Democrats and civil liberties groups said the effort had disturbing similarities to another controversial anti-terrorism program of warrantless spying on telephone calls and e-mails.

Treasury Secretary John Snow called the financial records effort “government at its best” and said it was “entirely consistent with our democratic values, with our best legal traditions.”

The program, kept secret until it was revealed Thursday by news organizations, has been going on since shortly after the Sept. 11, 2001, terror attacks.

Using broad government subpoenas, the program allows U.S. counterterrorism analysts to obtain financial information from a vast database maintained by a company based in Belgium. It routes about 11 million financial transactions daily among 7,800 banks and other financial institutions in 200 countries.
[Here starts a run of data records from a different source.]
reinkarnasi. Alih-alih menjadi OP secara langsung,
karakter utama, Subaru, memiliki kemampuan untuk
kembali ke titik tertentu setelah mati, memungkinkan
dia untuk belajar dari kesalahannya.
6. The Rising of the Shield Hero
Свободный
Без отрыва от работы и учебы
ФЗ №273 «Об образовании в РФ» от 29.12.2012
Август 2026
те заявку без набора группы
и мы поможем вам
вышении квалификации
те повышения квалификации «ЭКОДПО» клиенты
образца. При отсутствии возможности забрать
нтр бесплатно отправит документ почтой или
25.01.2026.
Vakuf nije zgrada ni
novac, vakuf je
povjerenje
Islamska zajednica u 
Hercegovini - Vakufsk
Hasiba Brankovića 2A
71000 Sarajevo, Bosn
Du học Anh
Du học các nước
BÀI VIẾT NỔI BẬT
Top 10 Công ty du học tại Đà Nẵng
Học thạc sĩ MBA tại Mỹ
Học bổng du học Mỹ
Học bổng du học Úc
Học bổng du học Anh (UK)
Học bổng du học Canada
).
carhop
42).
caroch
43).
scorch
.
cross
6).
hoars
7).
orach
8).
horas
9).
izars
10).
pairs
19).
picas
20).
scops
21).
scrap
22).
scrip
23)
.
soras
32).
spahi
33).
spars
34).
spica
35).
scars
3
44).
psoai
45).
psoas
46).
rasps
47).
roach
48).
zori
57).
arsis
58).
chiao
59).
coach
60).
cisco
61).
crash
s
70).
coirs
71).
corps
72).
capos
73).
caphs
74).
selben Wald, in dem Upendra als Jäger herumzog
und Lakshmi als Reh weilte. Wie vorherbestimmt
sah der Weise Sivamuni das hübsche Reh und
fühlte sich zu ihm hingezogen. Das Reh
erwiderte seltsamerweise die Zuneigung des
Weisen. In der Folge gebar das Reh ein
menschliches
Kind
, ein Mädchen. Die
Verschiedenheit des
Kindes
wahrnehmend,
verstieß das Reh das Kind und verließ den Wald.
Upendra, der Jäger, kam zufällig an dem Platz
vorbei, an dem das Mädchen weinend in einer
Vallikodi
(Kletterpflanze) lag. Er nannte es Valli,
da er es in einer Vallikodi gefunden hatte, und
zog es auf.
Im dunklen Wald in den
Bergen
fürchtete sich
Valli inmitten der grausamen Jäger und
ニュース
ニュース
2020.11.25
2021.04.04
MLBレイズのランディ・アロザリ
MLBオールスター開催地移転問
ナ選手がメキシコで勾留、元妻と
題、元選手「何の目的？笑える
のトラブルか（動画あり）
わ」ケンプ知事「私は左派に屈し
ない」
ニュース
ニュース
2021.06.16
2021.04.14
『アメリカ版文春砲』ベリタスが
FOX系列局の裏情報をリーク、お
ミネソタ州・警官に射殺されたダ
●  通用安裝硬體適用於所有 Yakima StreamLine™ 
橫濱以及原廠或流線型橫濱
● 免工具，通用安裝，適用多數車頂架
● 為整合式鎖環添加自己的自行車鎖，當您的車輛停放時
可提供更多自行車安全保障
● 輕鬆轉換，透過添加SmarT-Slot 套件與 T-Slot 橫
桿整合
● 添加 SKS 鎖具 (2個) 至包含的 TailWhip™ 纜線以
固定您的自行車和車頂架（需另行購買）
“By following the money, we’ve been able to locate operatives, we’ve been able to locate their financiers, we’ve been able to chart the terrorist networks and we’ve been able to bring the terrorists to justice,” Snow said. “If people are sending money to help al-Qaida, we want to know about it.”

The existence of the program was first reported Thursday night on the Web sites of The New York Times, the Los Angeles Times and The Wall Street Journal. The administration had argued for the media to withhold details.

Vice President Dick Cheney, speaking at a political luncheon in Chicago, denounced the decision to reveal the existence of the financial monitoring program and the earlier-disclosed National Security Agency surveillance program.

“What I find most disturbing about these stories is that some of the news media take it upon themselves to disclose vital national security programs, thereby making it more difficult for us to prevent future attacks against the American people,” Cheney said. “That offends me.”

The news organizations defended their decision. Dean Baquet, editor of the Los Angeles Times, said the government’s arguments were considered carefully but in the end the newspaper thought it was “in the public interest to publish information about the extraordinary reach of this program.”